# Exercise objective
Write out every line of the material below without changing a single character. Leave out the pictures.

Given data START

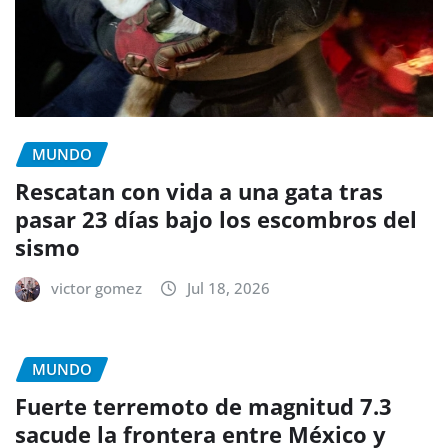
MUNDO
Rescatan con vida a una gata tras
pasar 23 días bajo los escombros del
sismo
victor gomez
Jul 18, 2026
MUNDO
Fuerte terremoto de magnitud 7.3
sacude la frontera entre México y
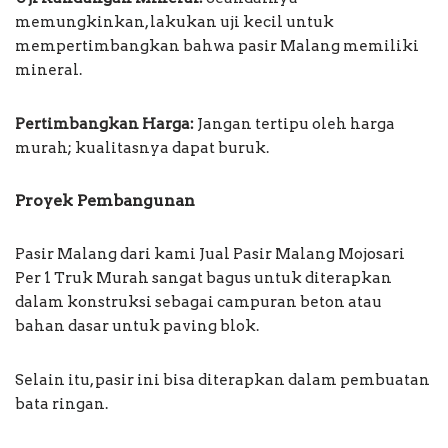
memungkinkan, lakukan uji kecil untuk
mempertimbangkan bahwa pasir Malang memiliki
mineral.
Pertimbangkan Harga:
Jangan tertipu oleh harga
murah; kualitasnya dapat buruk.
Proyek Pembangunan
Pasir Malang dari kami Jual Pasir Malang Mojosari
Per 1 Truk Murah sangat bagus untuk diterapkan
dalam konstruksi sebagai campuran beton atau
bahan dasar untuk paving blok.
Selain itu, pasir ini bisa diterapkan dalam pembuatan
bata ringan.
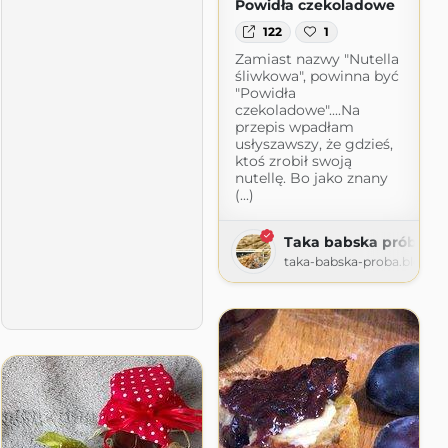
Powidła czekoladowe
122
1
Zamiast nazwy "Nutella
śliwkowa", powinna być
"Powidła
czekoladowe"....Na
przepis wpadłam
usłyszawszy, że gdzieś,
ktoś zrobił swoją
nutellę. Bo jako znany
(...)
Taka babska próba
taka-babska-proba.blogsp
t.com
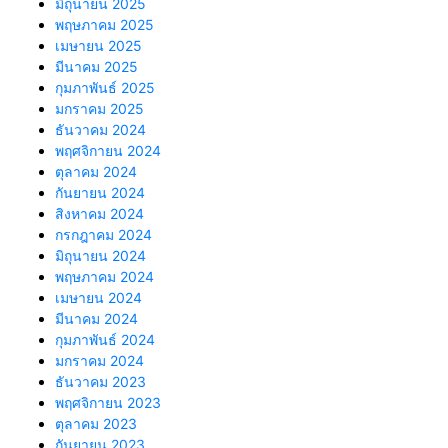
มิถุนายน 2025
พฤษภาคม 2025
เมษายน 2025
มีนาคม 2025
กุมภาพันธ์ 2025
มกราคม 2025
ธันวาคม 2024
พฤศจิกายน 2024
ตุลาคม 2024
กันยายน 2024
สิงหาคม 2024
กรกฎาคม 2024
มิถุนายน 2024
พฤษภาคม 2024
เมษายน 2024
มีนาคม 2024
กุมภาพันธ์ 2024
มกราคม 2024
ธันวาคม 2023
พฤศจิกายน 2023
ตุลาคม 2023
กันยายน 2023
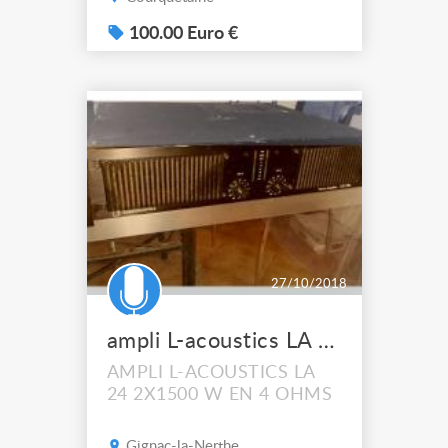
500W (@ 0.5 T.H.D.) •
Rapport signal/bruit :
100.00 Euro €
≥100dB • Réponse en
fréquence : 20 - 20.000 Hz
(±0,5 dB) • Distorsion :
≤0.1% • Sensibilité d’entrée
: 0dBm (4Ω à 1kHz)
27/10/2018
ampli L-acoustics LA 24
AMPLI L-ACOUSTICS LA
24 2X1500 W EN 4 OHMS
Gignac-la-Nerthe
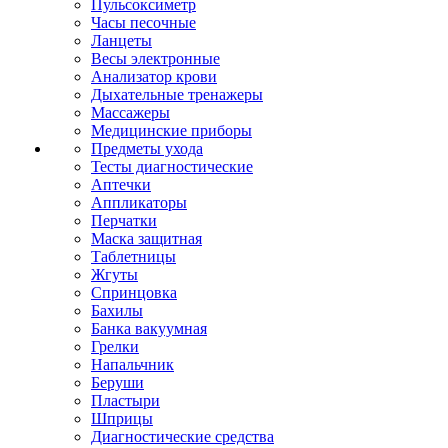
Пульсоксиметр
Часы песочные
Ланцеты
Весы электронные
Анализатор крови
Дыхательные тренажеры
Массажеры
Медицинские приборы
Предметы ухода
Тесты диагностические
Аптечки
Аппликаторы
Перчатки
Маска защитная
Таблетницы
Жгуты
Спринцовка
Бахилы
Банка вакуумная
Грелки
Напальчник
Беруши
Пластыри
Шприцы
Диагностические средства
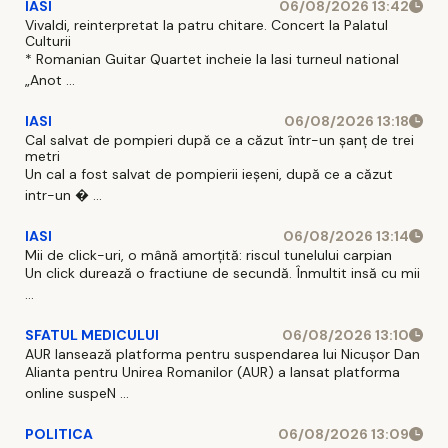
IASI
06/08/2026 13:42
Vivaldi, reinterpretat la patru chitare. Concert la Palatul
Culturii
* Romanian Guitar Quartet incheie la Iasi turneul national
„Anot ...
IASI
06/08/2026 13:18
Cal salvat de pompieri după ce a căzut într-un şanţ de trei
metri
Un cal a fost salvat de pompierii ieşeni, după ce a căzut
intr-un � ...
IASI
06/08/2026 13:14
Mii de click-uri, o mână amorțită: riscul tunelului carpian
Un click durează o fractiune de secundă. Înmultit insă cu mii
...
SFATUL MEDICULUI
06/08/2026 13:10
AUR lansează platforma pentru suspendarea lui Nicușor Dan
Alianta pentru Unirea Romanilor (AUR) a lansat platforma
online suspeN ...
POLITICA
06/08/2026 13:09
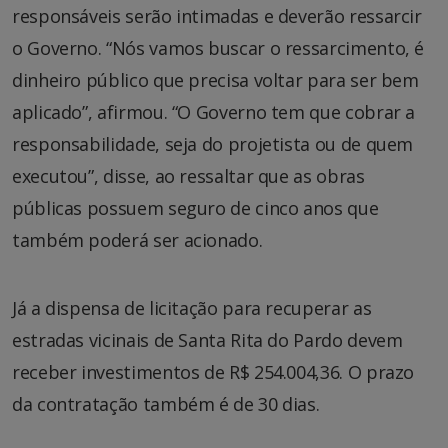
responsáveis serão intimadas e deverão ressarcir
o Governo. “Nós vamos buscar o ressarcimento, é
dinheiro público que precisa voltar para ser bem
aplicado”, afirmou. “O Governo tem que cobrar a
responsabilidade, seja do projetista ou de quem
executou”, disse, ao ressaltar que as obras
públicas possuem seguro de cinco anos que
também poderá ser acionado.
Já a dispensa de licitação para recuperar as
estradas vicinais de Santa Rita do Pardo devem
receber investimentos de R$ 254.004,36. O prazo
da contratação também é de 30 dias.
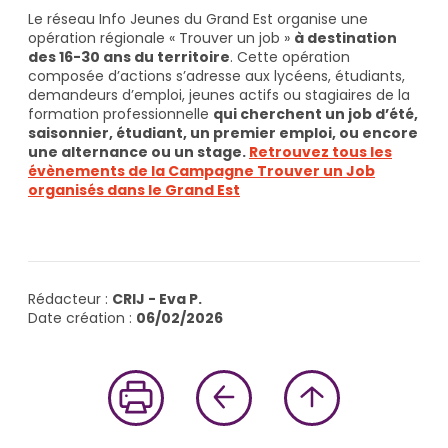
Le réseau Info Jeunes du Grand Est organise une
opération régionale « Trouver un job »
à destination
des 16-30 ans du territoire
. Cette opération
composée d’actions s’adresse aux lycéens, étudiants,
demandeurs d’emploi, jeunes actifs ou stagiaires de la
formation professionnelle
qui cherchent un job d’été,
saisonnier, étudiant, un premier emploi, ou encore
une alternance ou un stage.
Retrouvez tous les
évènements de la Campagne Trouver un Job
organisés dans le Grand Est
Rédacteur :
CRIJ - Eva P.
Date création :
06/02/2026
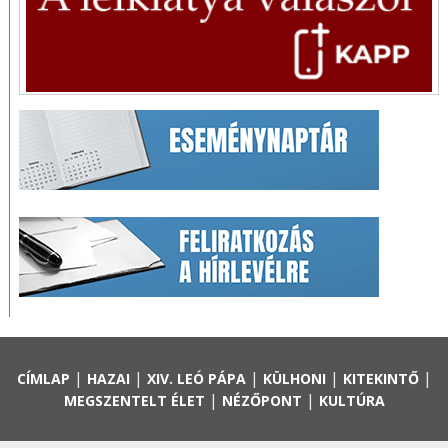
|
|
|
|
|
CÍMLAP
HAZAI
XIV. LEÓ PÁPA
KÜLHONI
KITEKINTŐ
|
|
MEGSZENTELT ÉLET
NÉZŐPONT
KULTÚRA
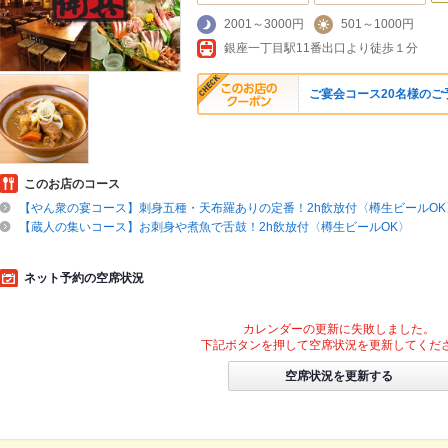
2001～3000円
501～1000円
銀座一丁目駅11番出口より徒歩１分
ご宴会コース20名様のご
このお店のコース
【やん衆の宴コース】刺身五種・天布羅ありの定番！2h飲放付〈樽生ビールOK
【蔵人の集いコース】お刺身や煮魚で舌鼓！2h飲放付〈樽生ビールOK〉
ネット予約の空席状況
カレンダーの更新に失敗しました。
下記ボタンを押して空席状況を更新してくだ
空席状況を更新する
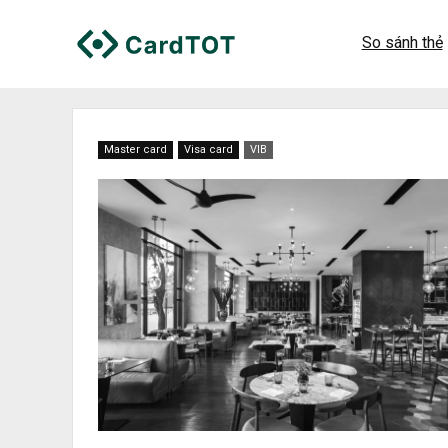
So sánh thẻ
Master card
Visa card
VIB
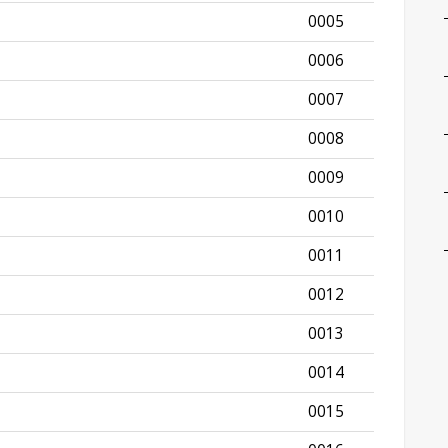
0005
0006
0007
0008
0009
0010
0011
0012
0013
0014
0015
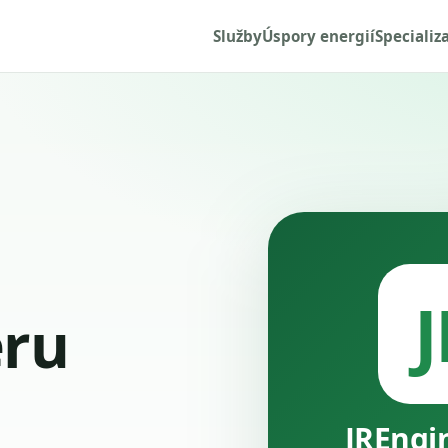
Služby
Úspory energií
Specializ
J
ru
JREngi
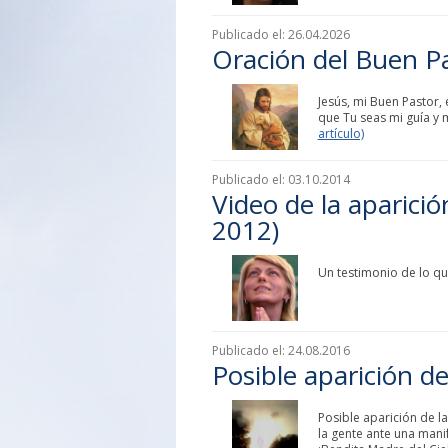
Publicado el:
26.04.2026
Oración del Buen P
Jesús, mi Buen Pastor
que Tu seas mi guía y 
artículo)
Publicado el:
03.10.2014
Video de la aparici
2012)
Un testimonio de lo qu
Publicado el:
24.08.2016
Posible aparición d
Posible aparición de l
la gente ante una mani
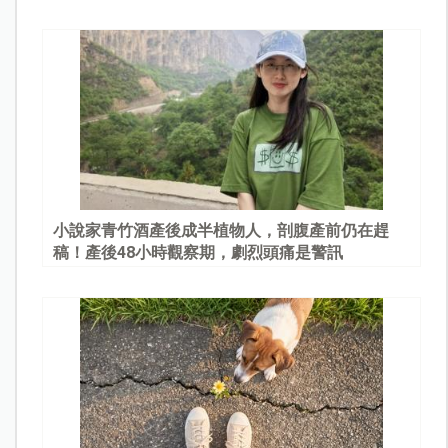
園
小說家青竹酒產後成半植物人，剖腹產前仍在趕
稿！產後48小時觀察期，劇烈頭痛是警訊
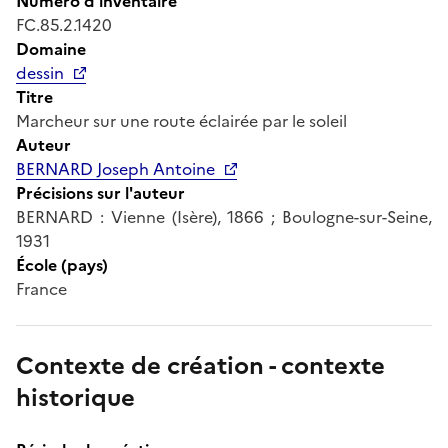
Numéro d'inventaire
FC.85.2.1420
Domaine
dessin
Titre
Marcheur sur une route éclairée par le soleil
Auteur
BERNARD Joseph Antoine
Précisions sur l'auteur
BERNARD : Vienne (Isère), 1866 ; Boulogne-sur-Seine,
1931
École (pays)
France
Contexte de création - contexte
historique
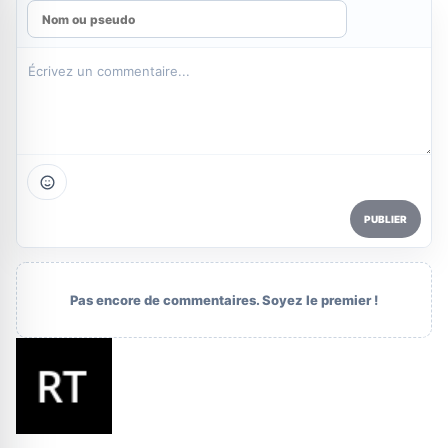
PUBLIER
Pas encore de commentaires. Soyez le premier !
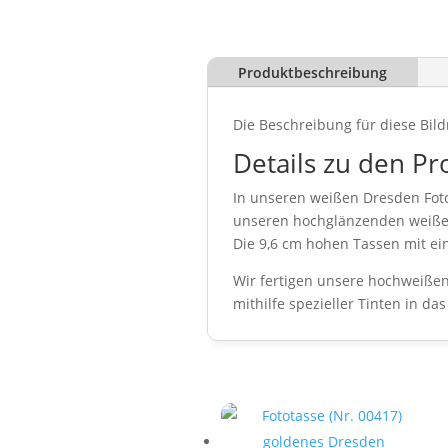
Produktbeschreibung
Die Beschreibung für diese Bild
Details zu den Pr
In unseren weißen Dresden Foto
unseren hochglänzenden weißen
Die 9,6 cm hohen Tassen mit e
Wir fertigen unsere hochweißen
mithilfe spezieller Tinten in d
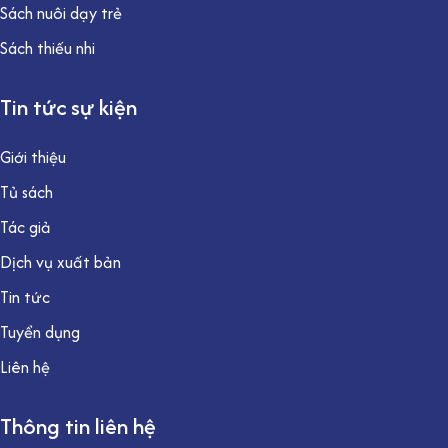
Sách nuôi dạy trẻ
Sách thiếu nhi
Tin tức sự kiện
Giới thiệu
Tủ sách
Tác giả
Dịch vụ xuất bản
Tin tức
Tuyển dụng
Liên hệ
Thông tin liên hệ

Given data END

# Solution
MUNDO
Rescatan con vida a una gata tras
pasar 23 días bajo los escombros del
sismo
victor gomez
Jul 18, 2026
MUNDO
Fuerte terremoto de magnitud 7.3
sacude la frontera entre México y
memungkinkan, lakukan uji kecil untuk
mempertimbangkan bahwa pasir Malang memiliki
mineral.
Pertimbangkan Harga:
Jangan tertipu oleh harga
murah; kualitasnya dapat buruk.
Proyek Pembangunan
Pasir Malang dari kami Jual Pasir Malang Mojosari
Per 1 Truk Murah sangat bagus untuk diterapkan
dalam konstruksi sebagai campuran beton atau
bahan dasar untuk paving blok.
Selain itu, pasir ini bisa diterapkan dalam pembuatan
bata ringan.
Powidła czekoladowe
122
1
Zamiast nazwy "Nutella
śliwkowa", powinna być
"Powidła
czekoladowe"....Na
przepis wpadłam
usłyszawszy, że gdzieś,
ktoś zrobił swoją
nutellę. Bo jako znany
(...)
Taka babska próba
taka-babska-proba.blogsp
t.com
มิถุนายน 2025
พฤษภาคม 2025
เมษายน 2025
มีนาคม 2025
กุมภาพันธ์ 2025
มกราคม 2025
ธันวาคม 2024
พฤศจิกายน 2024
ตุลาคม 2024
กันยายน 2024
สิงหาคม 2024
กรกฎาคม 2024
มิถุนายน 2024
พฤษภาคม 2024
เมษายน 2024
มีนาคม 2024
กุมภาพันธ์ 2024
มกราคม 2024
ธันวาคม 2023
พฤศจิกายน 2023
ตุลาคม 2023
กันยายน 2023
500W (@ 0.5 T.H.D.) •
Rapport signal/bruit :
100.00 Euro €
≥100dB • Réponse en
fréquence : 20 - 20.000 Hz
(±0,5 dB) • Distorsion :
≤0.1% • Sensibilité d’entrée
: 0dBm (4Ω à 1kHz)
27/10/2018
ampli L-acoustics LA 24
AMPLI L-ACOUSTICS LA
24 2X1500 W EN 4 OHMS
Gignac-la-Nerthe
Пульсоксиметр
Часы песочные
Ланцеты
Весы электронные
Анализатор крови
Дыхательные тренажеры
Массажеры
Медицинские приборы
Предметы ухода
Тесты диагностические
Аптечки
Аппликаторы
Перчатки
Маска защитная
Таблетницы
Жгуты
Спринцовка
Бахилы
Банка вакуумная
Грелки
Напальчник
Беруши
Пластыри
Шприцы
Диагностические средства
IASI
06/08/2026 13:42
Vivaldi, reinterpretat la patru chitare. Concert la Palatul
Culturii
* Romanian Guitar Quartet incheie la Iasi turneul national
„Anot ...
IASI
06/08/2026 13:18
Cal salvat de pompieri după ce a căzut într-un şanţ de trei
metri
Un cal a fost salvat de pompierii ieşeni, după ce a căzut
intr-un � ...
IASI
06/08/2026 13:14
Mii de click-uri, o mână amorțită: riscul tunelului carpian
Un click durează o fractiune de secundă. Înmultit insă cu mii
...
SFATUL MEDICULUI
06/08/2026 13:10
AUR lansează platforma pentru suspendarea lui Nicușor Dan
Alianta pentru Unirea Romanilor (AUR) a lansat platforma
online suspeN ...
POLITICA
06/08/2026 13:09
responsáveis serão intimadas e deverão ressarcir
o Governo. “Nós vamos buscar o ressarcimento, é
dinheiro público que precisa voltar para ser bem
aplicado”, afirmou. “O Governo tem que cobrar a
responsabilidade, seja do projetista ou de quem
executou”, disse, ao ressaltar que as obras
públicas possuem seguro de cinco anos que
também poderá ser acionado.
Já a dispensa de licitação para recuperar as
estradas vicinais de Santa Rita do Pardo devem
receber investimentos de R$ 254.004,36. O prazo
da contratação também é de 30 dias.
Le réseau Info Jeunes du Grand Est organise une
opération régionale « Trouver un job »
à destination
des 16-30 ans du territoire
. Cette opération
composée d’actions s’adresse aux lycéens, étudiants,
demandeurs d’emploi, jeunes actifs ou stagiaires de la
formation professionnelle
qui cherchent un job d’été,
saisonnier, étudiant, un premier emploi, ou encore
une alternance ou un stage.
Retrouvez tous les
évènements de la Campagne Trouver un Job
organisés dans le Grand Est
Rédacteur :
CRIJ - Eva P.
Date création :
06/02/2026
|
|
|
|
|
CÍMLAP
HAZAI
XIV. LEÓ PÁPA
KÜLHONI
KITEKINTŐ
|
|
MEGSZENTELT ÉLET
NÉZŐPONT
KULTÚRA
2001～3000円
501～1000円
銀座一丁目駅11番出口より徒歩１分
ご宴会コース20名様のご
このお店のコース
【やん衆の宴コース】刺身五種・天布羅ありの定番！2h飲放付〈樽生ビールOK
【蔵人の集いコース】お刺身や煮魚で舌鼓！2h飲放付〈樽生ビールOK〉
ネット予約の空席状況
カレンダーの更新に失敗しました。
下記ボタンを押して空席状況を更新してくだ
空席状況を更新する
So sánh thẻ
Master card
Visa card
VIB
0005
0006
0007
0008
0009
0010
0011
0012
0013
0014
0015
Služby
Úspory energií
Specializ
J
ru
JREngi
Publicado el:
26.04.2026
Oración del Buen P
Jesús, mi Buen Pastor
que Tu seas mi guía y 
artículo)
Publicado el:
03.10.2014
Video de la aparici
2012)
Un testimonio de lo qu
Publicado el:
24.08.2016
Posible aparición d
Posible aparición de l
la gente ante una mani
園
小說家青竹酒產後成半植物人，剖腹產前仍在趕
稿！產後48小時觀察期，劇烈頭痛是警訊
Numéro d'inventaire
FC.85.2.1420
Domaine
dessin
Titre
Marcheur sur une route éclairée par le soleil
Auteur
BERNARD Joseph Antoine
Précisions sur l'auteur
BERNARD : Vienne (Isère), 1866 ; Boulogne-sur-Seine,
1931
École (pays)
France
Contexte de création - contexte
historique
PUBLIER
Pas encore de commentaires. Soyez le premier !
Produktbeschreibung
Die Beschreibung für diese Bild
Details zu den Pr
In unseren weißen Dresden Foto
unseren hochglänzenden weißen
Die 9,6 cm hohen Tassen mit e
Wir fertigen unsere hochweißen
mithilfe spezieller Tinten in d
Sách nuôi dạy trẻ
Sách thiếu nhi
Tin tức sự kiện
Giới thiệu
Tủ sách
Tác giả
Dịch vụ xuất bản
Tin tức
Tuyển dụng
Liên hệ
Thông tin liên hệ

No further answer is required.